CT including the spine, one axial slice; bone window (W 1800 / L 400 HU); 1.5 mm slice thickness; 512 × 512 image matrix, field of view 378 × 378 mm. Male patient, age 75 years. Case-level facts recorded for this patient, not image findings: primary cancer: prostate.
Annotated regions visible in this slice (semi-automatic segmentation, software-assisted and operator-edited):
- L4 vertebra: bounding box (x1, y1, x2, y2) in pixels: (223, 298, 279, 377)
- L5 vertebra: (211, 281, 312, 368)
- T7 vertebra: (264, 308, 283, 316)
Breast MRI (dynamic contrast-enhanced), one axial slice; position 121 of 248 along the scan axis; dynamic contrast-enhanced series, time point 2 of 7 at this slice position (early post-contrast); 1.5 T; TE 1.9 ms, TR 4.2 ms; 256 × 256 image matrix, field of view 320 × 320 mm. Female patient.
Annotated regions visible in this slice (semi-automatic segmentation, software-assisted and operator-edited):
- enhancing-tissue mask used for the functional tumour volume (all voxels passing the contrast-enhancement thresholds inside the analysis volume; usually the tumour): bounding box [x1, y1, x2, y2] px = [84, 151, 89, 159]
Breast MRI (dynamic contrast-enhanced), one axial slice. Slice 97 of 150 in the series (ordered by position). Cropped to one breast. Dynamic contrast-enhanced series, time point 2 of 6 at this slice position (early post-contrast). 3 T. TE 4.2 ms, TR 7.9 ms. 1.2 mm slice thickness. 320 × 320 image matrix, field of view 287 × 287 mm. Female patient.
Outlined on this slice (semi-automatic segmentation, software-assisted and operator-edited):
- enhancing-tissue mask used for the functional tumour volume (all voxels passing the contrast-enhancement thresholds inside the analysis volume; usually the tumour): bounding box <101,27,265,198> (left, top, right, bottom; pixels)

________________

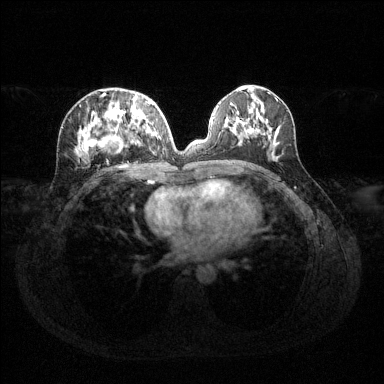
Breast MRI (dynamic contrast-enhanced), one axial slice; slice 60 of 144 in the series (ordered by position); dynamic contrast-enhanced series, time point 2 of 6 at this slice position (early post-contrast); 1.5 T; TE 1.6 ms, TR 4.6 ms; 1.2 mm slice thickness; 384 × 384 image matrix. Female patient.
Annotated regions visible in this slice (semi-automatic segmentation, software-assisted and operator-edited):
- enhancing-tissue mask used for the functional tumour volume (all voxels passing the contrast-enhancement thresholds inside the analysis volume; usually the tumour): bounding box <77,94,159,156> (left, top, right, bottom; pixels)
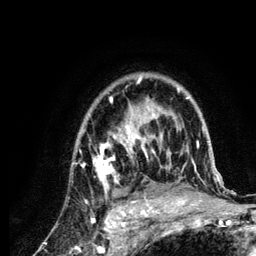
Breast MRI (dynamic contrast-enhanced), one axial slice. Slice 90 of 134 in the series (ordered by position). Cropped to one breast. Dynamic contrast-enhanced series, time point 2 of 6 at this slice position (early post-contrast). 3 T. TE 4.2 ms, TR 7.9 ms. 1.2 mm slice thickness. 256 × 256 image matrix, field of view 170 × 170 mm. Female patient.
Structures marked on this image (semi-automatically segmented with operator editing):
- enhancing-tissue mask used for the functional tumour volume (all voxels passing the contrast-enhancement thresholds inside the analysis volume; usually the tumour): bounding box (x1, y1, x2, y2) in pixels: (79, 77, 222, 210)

________________

Work instruction: In the records above, find the lines holding "volume". Copy each one.

Solution to the exercise:
- enhancing-tissue mask used for the functional tumour volume (all voxels passing the contrast-enhancement thresholds inside the analysis volume; usually the tumour): bounding box [x1, y1, x2, y2] px = [84, 151, 89, 159]
- enhancing-tissue mask used for the functional tumour volume (all voxels passing the contrast-enhancement thresholds inside the analysis volume; usually the tumour): bounding box <101,27,265,198> (left, top, right, bottom; pixels)
- enhancing-tissue mask used for the functional tumour volume (all voxels passing the contrast-enhancement thresholds inside the analysis volume; usually the tumour): bounding box <77,94,159,156> (left, top, right, bottom; pixels)
- enhancing-tissue mask used for the functional tumour volume (all voxels passing the contrast-enhancement thresholds inside the analysis volume; usually the tumour): bounding box (x1, y1, x2, y2) in pixels: (79, 77, 222, 210)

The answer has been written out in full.